Parla don Fabio Pallotta, superiore della missione dei Guanelliani I guanelliani di Don Fabio sono presenti nelle ultime due tappe del lungo Cammino che attraversa il nord della Spagna da secoli e che – anticamente – aveva la sua origine nell’abbazia francese di Cluny. Sono almeno 300 mila ogni anno, in maggioranza spagnoli e italiani, che affrontano tutto o parte di un percorso fisico di circa 800 Km e per i quali sono normalmente necessari almeno una trentina di giorni.
Don Fabio e gli altri sacerdoti guanelliani si adoperano per assistere e seguire, anche fisicamente, i molteplici pellegrini che arrivano, dando consiglio, aiuto, ascoltando la confessione, o anche solo scambiando delle chiacchiere. Non mancano gli atei attratti dalla suggestione del cammino e dalla lettura di Paulo Coelho. La Stampa lo ha intervistato:
Chi è il pellegrino tipico?
«Non esiste. Dal sacerdote al religioso all’ateo conclamato. Però li accomuna la voglia di fare un’esperienza diversa, e tutti credono di venire qui a risolvere il dramma della propria vita».
E questo non avviene?
«No. Il cammino non risolve nulla. Semmai si torna a casa con un problema in più: avere conosciuto se stessi, che non è sempre glorificante».
Quindi è sopravvalutato?
«Lo si carica di troppe aspettative considerandolo una panacea che può risolvere le burrasche della vita. C’è chi è senza moglie e la cerca, chi ce l’ha e se ne vuole liberare, chi ce l’aveva e la piange perché se n’è andata, chi non va d’accordo con i figli e non li vuole più, chi ha abortito e chi non li può avere. Poi c’è chi ha avuto una condotta terribile nel passato; chi ha una vita mediocre e ne cerca una migliore. Chi è depresso.
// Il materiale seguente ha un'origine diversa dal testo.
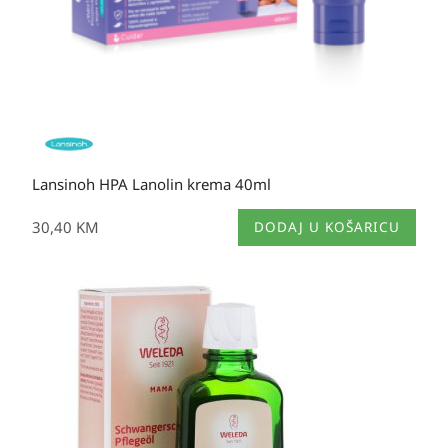
Lansinoh HPA Lanolin krema 40ml
30,40
KM
DODAJ U KOŠARICU
Izvorna
Trenutna
cijena
cijena
bila
je:
je:
22,20 KM.
34,50 KM.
Chi non ha lavoro».
Ma allora a che cosa serve il Cammino?
«Il bene che produce deriva dall’incontro con la tomba dell’Apostolo Giacomo. E su questo aspetto cruciale c’è un paradosso pazzesco. Più del 95% viene qui senza sapere che c’è la tomba di San Giacomo, che è l’unico motivo per cui si compie il Cammino».